Main narrative notebook

Write a main.ipynb notebook that summarizes and discusses your results. It can contain figures referenced from disk or simple summary information (for example if you want to display part of a dataframe) from variables read from disk, but no significant computations at all. Think of this as your "paper".

Discuss the assumptions you can make about the data to justify your analysis. You have no control over the original data acquisition and measurement, and for many of you this project will likely fall under the broad purview of Exploratory Data Analysis. If you propose any statistical hypothesis/model in your analysis, discuss your justifications, considering how the data was acquired. We are not expecting you to spend a lot of time dealing with how to best model or describe the data. Try to identify a few scientifically interesting but simple questions you can address and then focus in writing the code for such analysis.

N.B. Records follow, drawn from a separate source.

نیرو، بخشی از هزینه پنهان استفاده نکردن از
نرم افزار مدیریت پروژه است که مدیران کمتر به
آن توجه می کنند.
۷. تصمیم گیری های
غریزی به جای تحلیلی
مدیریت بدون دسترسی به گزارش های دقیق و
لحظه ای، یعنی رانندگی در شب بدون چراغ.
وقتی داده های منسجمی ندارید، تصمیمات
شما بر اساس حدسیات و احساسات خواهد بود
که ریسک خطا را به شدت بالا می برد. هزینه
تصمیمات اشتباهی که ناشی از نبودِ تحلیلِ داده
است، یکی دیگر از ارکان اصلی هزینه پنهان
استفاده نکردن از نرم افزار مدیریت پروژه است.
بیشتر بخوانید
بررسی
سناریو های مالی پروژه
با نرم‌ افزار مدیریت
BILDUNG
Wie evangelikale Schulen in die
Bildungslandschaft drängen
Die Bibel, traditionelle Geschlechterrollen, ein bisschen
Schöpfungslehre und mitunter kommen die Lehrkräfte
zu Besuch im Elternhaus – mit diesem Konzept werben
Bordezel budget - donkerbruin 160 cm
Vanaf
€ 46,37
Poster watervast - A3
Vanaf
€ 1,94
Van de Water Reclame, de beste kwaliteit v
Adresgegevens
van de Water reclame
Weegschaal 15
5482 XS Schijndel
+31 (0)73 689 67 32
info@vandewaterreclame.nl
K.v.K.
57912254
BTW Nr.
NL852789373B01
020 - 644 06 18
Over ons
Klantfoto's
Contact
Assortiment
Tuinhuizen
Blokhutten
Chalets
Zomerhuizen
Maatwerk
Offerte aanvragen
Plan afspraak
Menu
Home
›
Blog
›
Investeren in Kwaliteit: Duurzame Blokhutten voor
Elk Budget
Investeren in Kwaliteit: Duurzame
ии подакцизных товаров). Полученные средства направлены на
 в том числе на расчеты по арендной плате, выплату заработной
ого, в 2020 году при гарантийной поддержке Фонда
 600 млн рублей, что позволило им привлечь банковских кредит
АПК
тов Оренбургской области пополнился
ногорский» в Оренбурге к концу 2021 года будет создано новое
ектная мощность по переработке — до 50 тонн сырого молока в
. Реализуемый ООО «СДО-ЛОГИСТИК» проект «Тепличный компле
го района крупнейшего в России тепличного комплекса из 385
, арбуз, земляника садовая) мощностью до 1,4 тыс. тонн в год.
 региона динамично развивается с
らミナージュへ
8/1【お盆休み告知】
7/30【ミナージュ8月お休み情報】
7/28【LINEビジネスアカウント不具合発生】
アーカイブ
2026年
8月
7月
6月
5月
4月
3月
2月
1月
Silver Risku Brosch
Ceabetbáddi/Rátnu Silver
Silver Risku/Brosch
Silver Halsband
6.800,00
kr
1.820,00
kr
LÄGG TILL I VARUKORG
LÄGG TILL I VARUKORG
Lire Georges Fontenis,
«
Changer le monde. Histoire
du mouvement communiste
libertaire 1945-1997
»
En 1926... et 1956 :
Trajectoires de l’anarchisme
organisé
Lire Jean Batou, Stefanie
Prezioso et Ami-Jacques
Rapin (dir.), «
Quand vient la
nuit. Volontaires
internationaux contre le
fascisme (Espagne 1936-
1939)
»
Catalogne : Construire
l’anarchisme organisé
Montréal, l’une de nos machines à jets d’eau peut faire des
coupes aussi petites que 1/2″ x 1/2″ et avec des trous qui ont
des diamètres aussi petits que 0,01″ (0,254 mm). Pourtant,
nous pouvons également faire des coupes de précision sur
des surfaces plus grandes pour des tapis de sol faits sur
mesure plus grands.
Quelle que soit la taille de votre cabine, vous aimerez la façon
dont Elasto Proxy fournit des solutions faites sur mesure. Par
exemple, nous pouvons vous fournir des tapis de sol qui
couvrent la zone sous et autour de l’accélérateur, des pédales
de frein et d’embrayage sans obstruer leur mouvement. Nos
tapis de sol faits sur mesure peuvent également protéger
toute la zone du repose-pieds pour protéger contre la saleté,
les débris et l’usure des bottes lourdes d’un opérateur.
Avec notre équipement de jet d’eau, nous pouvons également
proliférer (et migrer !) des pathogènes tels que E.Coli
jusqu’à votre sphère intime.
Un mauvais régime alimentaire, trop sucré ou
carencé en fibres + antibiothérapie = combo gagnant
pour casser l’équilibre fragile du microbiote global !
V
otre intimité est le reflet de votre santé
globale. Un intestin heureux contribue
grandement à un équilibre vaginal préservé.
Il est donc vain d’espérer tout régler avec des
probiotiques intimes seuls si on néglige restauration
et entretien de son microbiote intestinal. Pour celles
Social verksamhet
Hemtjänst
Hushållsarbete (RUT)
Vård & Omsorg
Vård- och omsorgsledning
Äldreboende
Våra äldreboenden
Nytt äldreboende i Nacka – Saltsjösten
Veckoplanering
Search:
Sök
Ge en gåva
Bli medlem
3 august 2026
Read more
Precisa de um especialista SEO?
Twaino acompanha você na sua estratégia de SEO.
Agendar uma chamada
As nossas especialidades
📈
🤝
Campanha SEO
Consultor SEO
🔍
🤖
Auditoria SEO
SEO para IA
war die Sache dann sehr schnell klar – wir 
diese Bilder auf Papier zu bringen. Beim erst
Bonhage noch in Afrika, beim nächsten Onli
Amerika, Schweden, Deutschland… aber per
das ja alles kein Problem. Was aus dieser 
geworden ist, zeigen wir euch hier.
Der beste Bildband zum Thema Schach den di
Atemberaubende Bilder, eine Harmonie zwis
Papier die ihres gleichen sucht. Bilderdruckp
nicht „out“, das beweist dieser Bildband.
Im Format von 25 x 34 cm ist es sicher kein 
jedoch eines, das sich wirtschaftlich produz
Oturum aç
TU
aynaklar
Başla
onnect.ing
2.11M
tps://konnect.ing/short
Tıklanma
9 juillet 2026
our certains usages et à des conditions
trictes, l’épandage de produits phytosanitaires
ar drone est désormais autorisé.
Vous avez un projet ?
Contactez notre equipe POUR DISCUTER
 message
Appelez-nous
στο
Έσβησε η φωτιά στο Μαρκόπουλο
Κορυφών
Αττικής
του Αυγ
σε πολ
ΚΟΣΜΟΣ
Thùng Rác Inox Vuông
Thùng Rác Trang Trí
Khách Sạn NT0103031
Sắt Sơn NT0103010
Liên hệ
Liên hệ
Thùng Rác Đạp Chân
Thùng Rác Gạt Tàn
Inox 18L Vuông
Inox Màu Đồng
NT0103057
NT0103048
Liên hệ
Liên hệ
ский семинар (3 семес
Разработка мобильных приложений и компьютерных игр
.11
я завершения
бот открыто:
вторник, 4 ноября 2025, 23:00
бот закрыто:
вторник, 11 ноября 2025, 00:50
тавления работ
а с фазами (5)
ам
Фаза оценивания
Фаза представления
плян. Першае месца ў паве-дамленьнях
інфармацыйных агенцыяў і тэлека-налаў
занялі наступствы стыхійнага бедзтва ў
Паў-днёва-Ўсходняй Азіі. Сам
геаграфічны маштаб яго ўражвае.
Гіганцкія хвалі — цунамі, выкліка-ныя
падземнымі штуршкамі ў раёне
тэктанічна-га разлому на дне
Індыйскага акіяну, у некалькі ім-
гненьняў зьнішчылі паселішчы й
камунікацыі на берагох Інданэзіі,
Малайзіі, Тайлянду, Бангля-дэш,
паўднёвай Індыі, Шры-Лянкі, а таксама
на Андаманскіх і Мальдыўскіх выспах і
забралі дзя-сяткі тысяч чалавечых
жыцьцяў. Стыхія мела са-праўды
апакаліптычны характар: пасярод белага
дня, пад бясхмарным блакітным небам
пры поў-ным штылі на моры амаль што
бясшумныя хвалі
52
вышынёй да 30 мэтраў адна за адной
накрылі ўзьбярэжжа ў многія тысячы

Author Contributions section: your main.ipynb notebook should contain, at the end, a brief section titled Author Contributions. This section should indicate, for each team member, what they did in the project. It doesn't have to be a long, detailed story, a few sentences per person should suffice. All team members must agree to the language in this section. (By the way, this is standard practice in many scientific journals). While in principle the project grade is the same for all team members, we reserve the right to lower the grade of anyone who doesn't contribute to the team effort.

Reproducibility support

  • Environment: like in previous homeworks, provide an environment.yml file that creates an environment with all necessary dependencies to run your analysis. We recommend you to create a new virtual environment with this project that you can update as you include new libraries.

  • Makefile: you will also create a Makefile with env and all targets. The env target should make the environment with all necessary libraries, all should run all notebooks.

  • Don't forget to control your random seeds for anything that has a stochastic component.

Good repository practices

  • Work as a team. Work collaboratively with your team members by adding commit messages and working in different branches.

  • README.md: Write a short self-contained description of the project, including the scientific motivation and the analysis you conducted. Include all relevant information about how to run the analysis, including installation steps, testing and automation. A good README should be short but also provide all the useful information to help the user to start running the analysis.

  • LICENSE: you should explicitly state which licensing conditions apply to your work (see Github's help). I strongly suggest looking at Victoria Stodden's ENABLING REPRODUCIBLE RESEARCH: LICENSING SCIENTIFIC INNOVATION. She suggests a "Reproducible research standard" that licenses code, data and text/media materials in comparable terms that maximize resharing potential while providing due credit guarantees for the original authors.

  • .gitignore: provide a git ignore file that prevents the automatic inclusion of unwanted files. This also helps you avoid noisy git status output that lists things you know you won't actually want to put under git's control.

Grading

We will evaluate the project as a whole. All the previous elements play a central role for the purposes of this class and we expect to see all of them included in the final deliverable. The project is worth 100 points, that we will add to the final grade with all the previous homeworks of the course. You can take a look to the projects from the previous semester to get some inspiration about possible projects and have a general idea of how the final project should look like (Final projects are labeled as hw07 in the previous semester).